Well... It's been sort of a rough week or two for me. There has been a lot of stressful debate about whether my co-worker and I would still have jobs following the end of this month. We finally got the news that we would be employed through the end of the summer. Hooray! Then, I found out that there had been a scheduling mishap and I no longer had a place to live at the end of the month. Boo! That mess has been cleaned up as of this morning and I will luckily get to stay right where I am at least for a few months.
I also found out a few days ago that I had been placed on the wait list for masters program admission at Yale. I've been struggling to come to terms with this as it is neither entirely good or bad. Of course it would have been much preferable to be accepted outright. I could therefore be starting to make solid plans and have something to look forward to starting at the end of 2009. Instead, I have more waiting to do with no guaruntee of how things will turn out. However, I recognize that it is much preferable to being flat rejected. Being put on the wait list means that I am indeed good enough to study at Yale, and would likely have been accepted if less people had applied. I wonder if the recession had anything to do with having a greater number of applicants than usual... Yale FES reported that this is only the third time in their history that they have had to create a wait list and therefore are unable to give statistics of how likely it is to still be admitted. I am still waiting to hear from University of Maryland.

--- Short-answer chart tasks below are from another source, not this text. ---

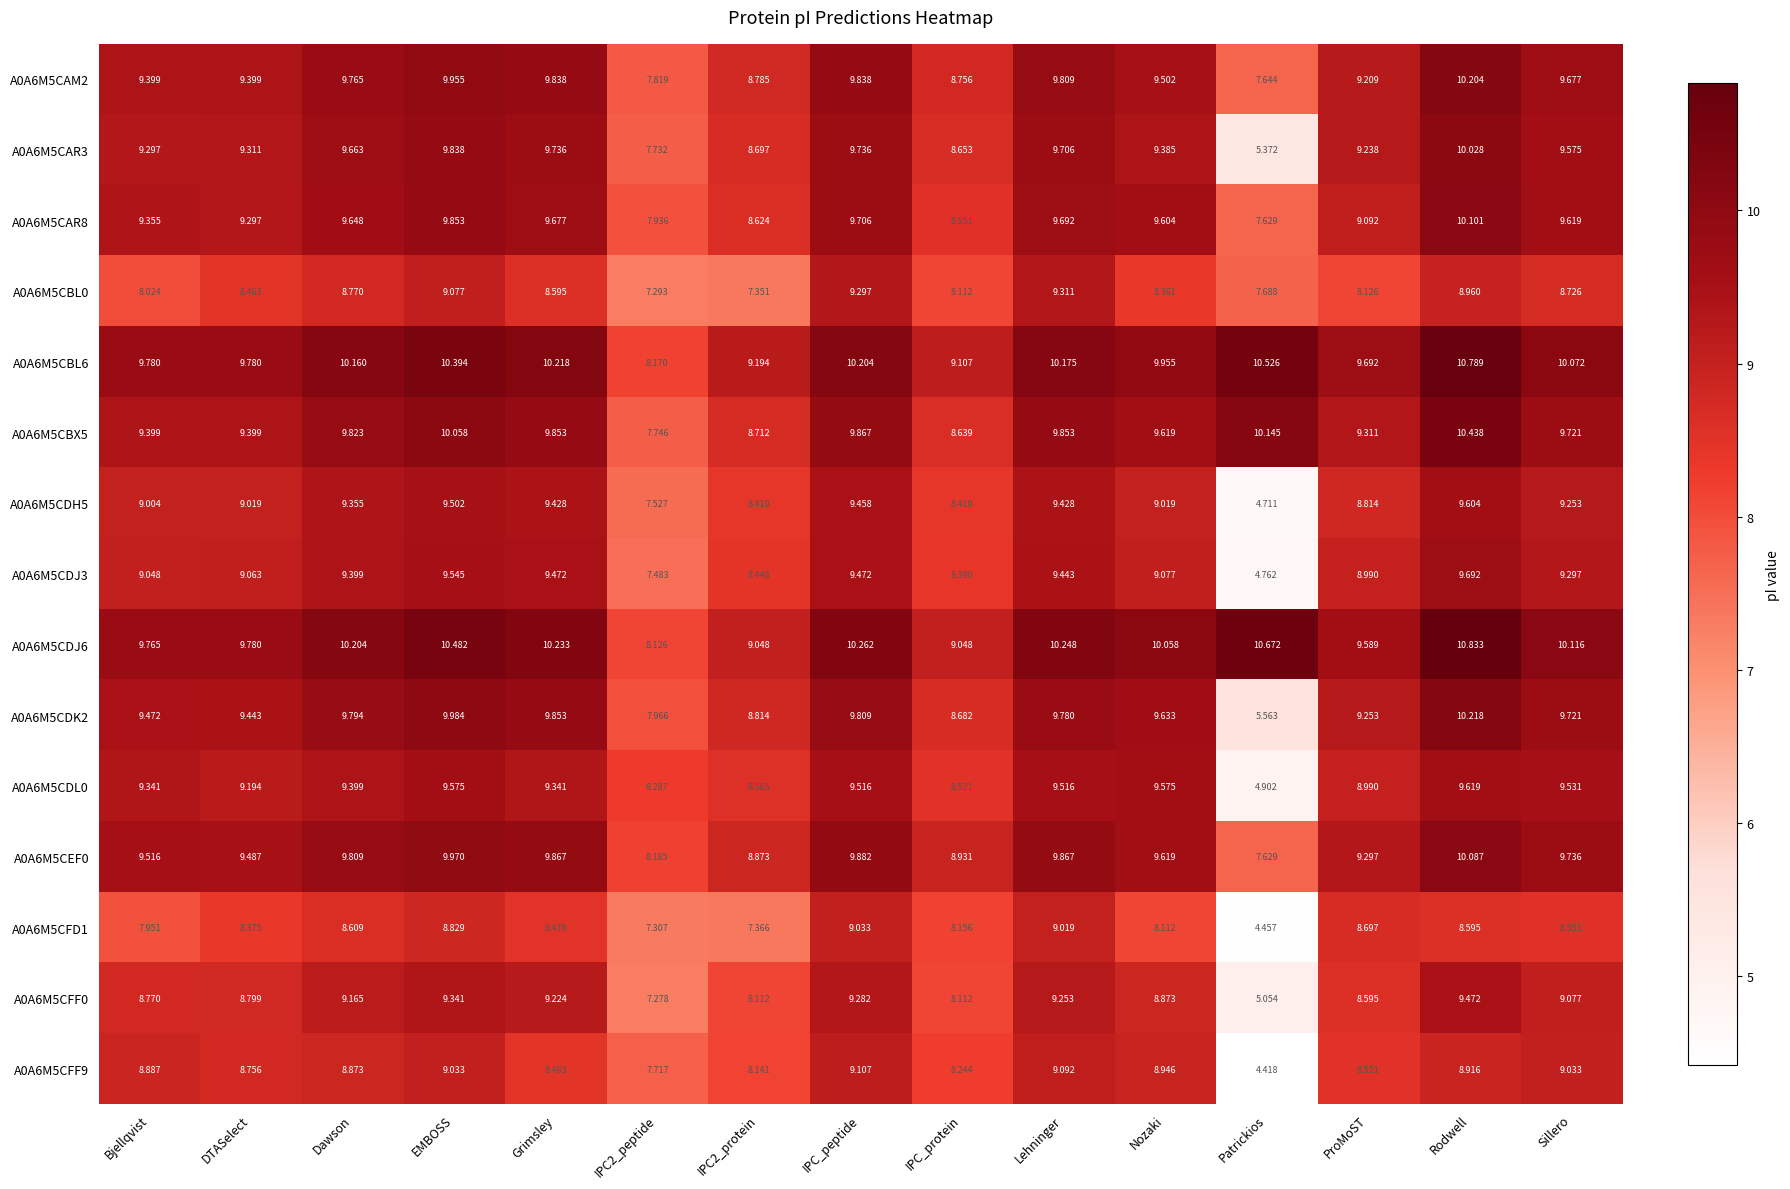

Rank the series at IPC_peptide from highest to lowest value.

A0A6M5CDJ6, A0A6M5CBL6, A0A6M5CEF0, A0A6M5CBX5, A0A6M5CAM2, A0A6M5CDK2, A0A6M5CAR3, A0A6M5CAR8, A0A6M5CDL0, A0A6M5CDJ3, A0A6M5CDH5, A0A6M5CBL0, A0A6M5CFF0, A0A6M5CFF9, A0A6M5CFD1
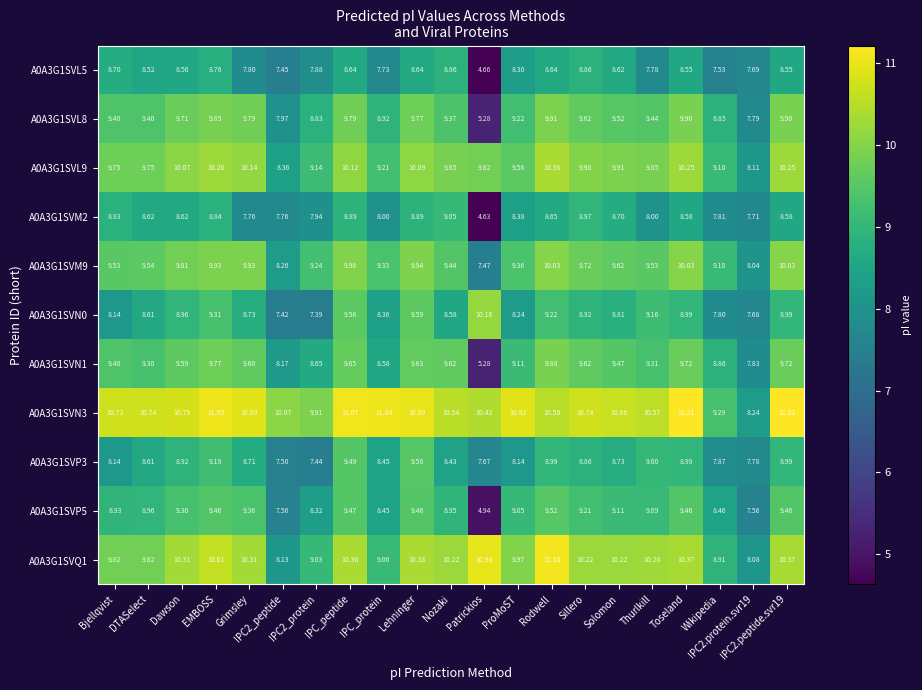

Between Bjellqvist and IPC2_protein, which series saw the biggest shift?

A0A3G1SVM2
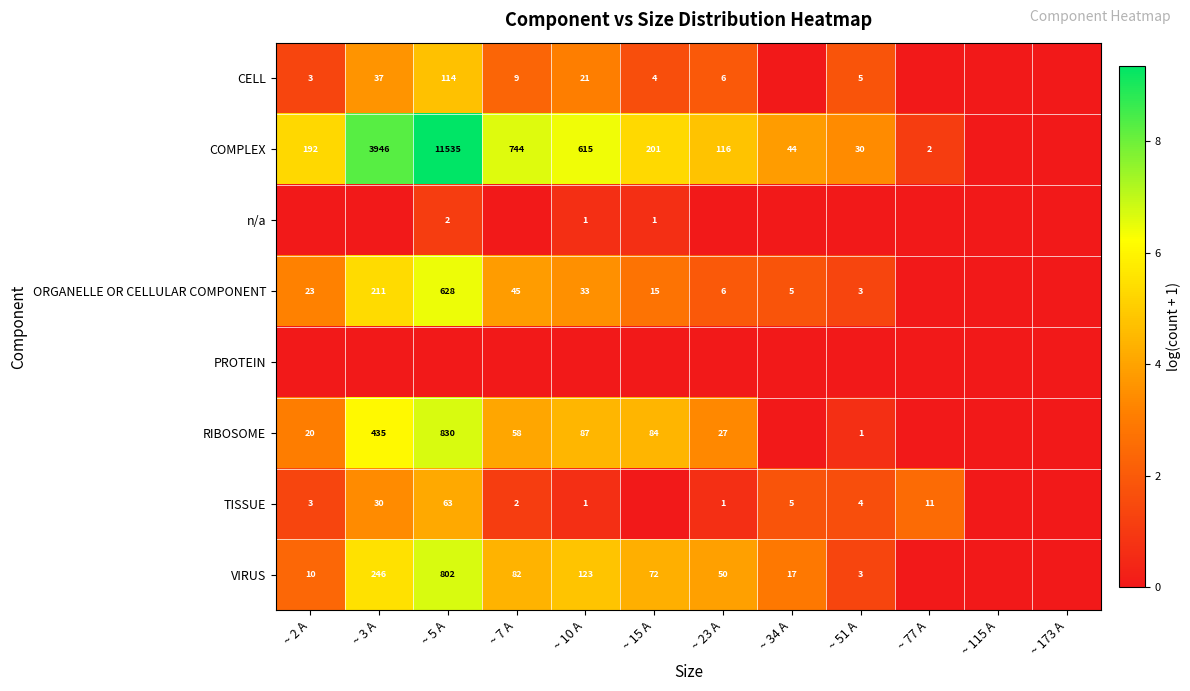

What is the sum of the VIRUS values at ~ 23 A and ~ 15 A?

122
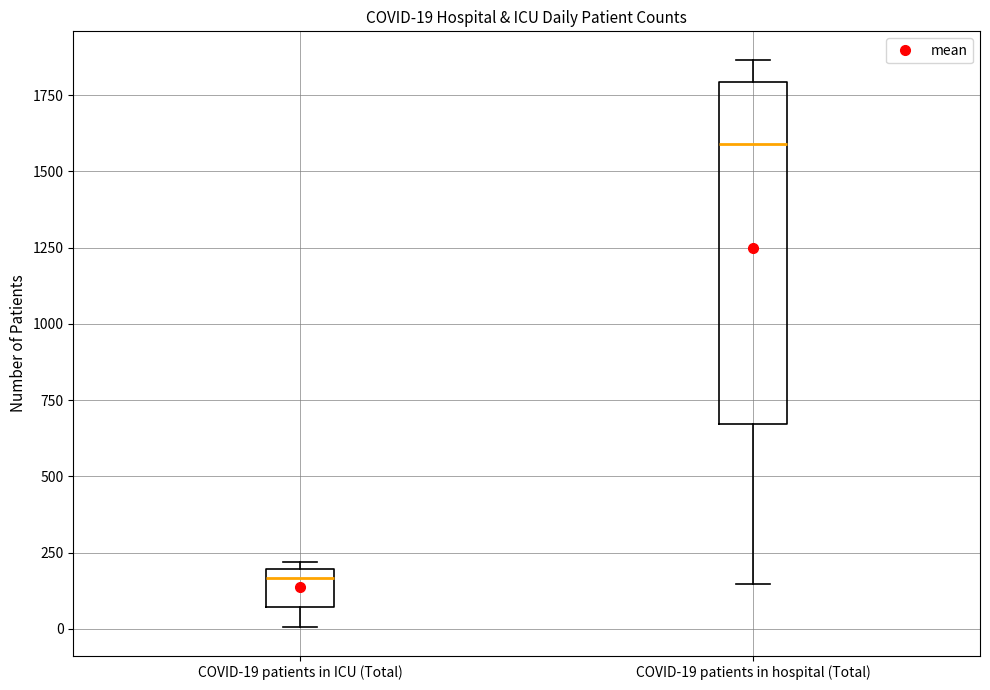

Comparing the boxes themselves (not the whiskers), which one is the tallest?

COVID-19 patients in hospital (Total)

This whole situation has left me reflecting upon how I can strive to be a better applicant for next year, should I have to reapply. If I don't get into either school, I hope to apply to Maryland as a non-program student and take at least Intro to Stats and perhaps Spanish in order to dive back into the university world and augment my resume. I have been wracking my brains to think of ways to get more applied science experience under my belt as well but am admittedly coming up short. My job in the education department is great, and I appreciate that they have extended my time here so that I can do my part to keep the office running through these hard economic times. Education is a crucial component of conservation. However, it is not exactly the type of experience that helps to prepare one for a biology masters program. I applied for a salamander field tech position with JSevin, one of my herpetological heroes here in DC, but it seems that they may not have a budget for new people as was originally thought. I am still waiting to hear back about the possibilities of a part time position. The good news is that since I am still installed here at the CRC, I am in a prime position to continue volunteering for science opportunities. Last fall I spent several days with the ecology interns but I cannot seem to find room in my schedule to donate an entire weekday with them each week anymore. I plan to contact the endocrine department and perhaps some of the keepers about the possibility of volunteering some time in the lab or as a keeper aide. The overall issue is that I need to keep my schedule flexible and I have to avoid burning myself out as I am apt to do. Keeping myself busier is a generally good way of keeping myself mentally and physically healthy though as I tend to really slide when I lose my forward momentum.
In general right now I am just terribly frustrated that I am not doing more to save the world, as it were. Everyday, people are making environmentally irresponsible decisions which push our planet closer to the breaking point. Climate is changing, forests are disappearing, our oceans are being depleted and most everyone seems to be going through life without much more than a nagging thought of this in the back of their mind. Sometimes I think that my brain is going to implode from the weight of all these worries. I wish that people, and I myself included, would spend more time thinking about their daily decisions and ask themselves, "What affect will my actions have?" I for one, am striving to be more environ-"mental" That is, being more mindful of how my actions are affecting my environment. In the meantime though, I am still left with a general feeling of helpless impotence when it comes to solving the problems of the world. This article beings up an interesting point though that really hard problems (especially in science) generally leave everyone feeling stupid, and that the proper response it to continue muddling through as best one can.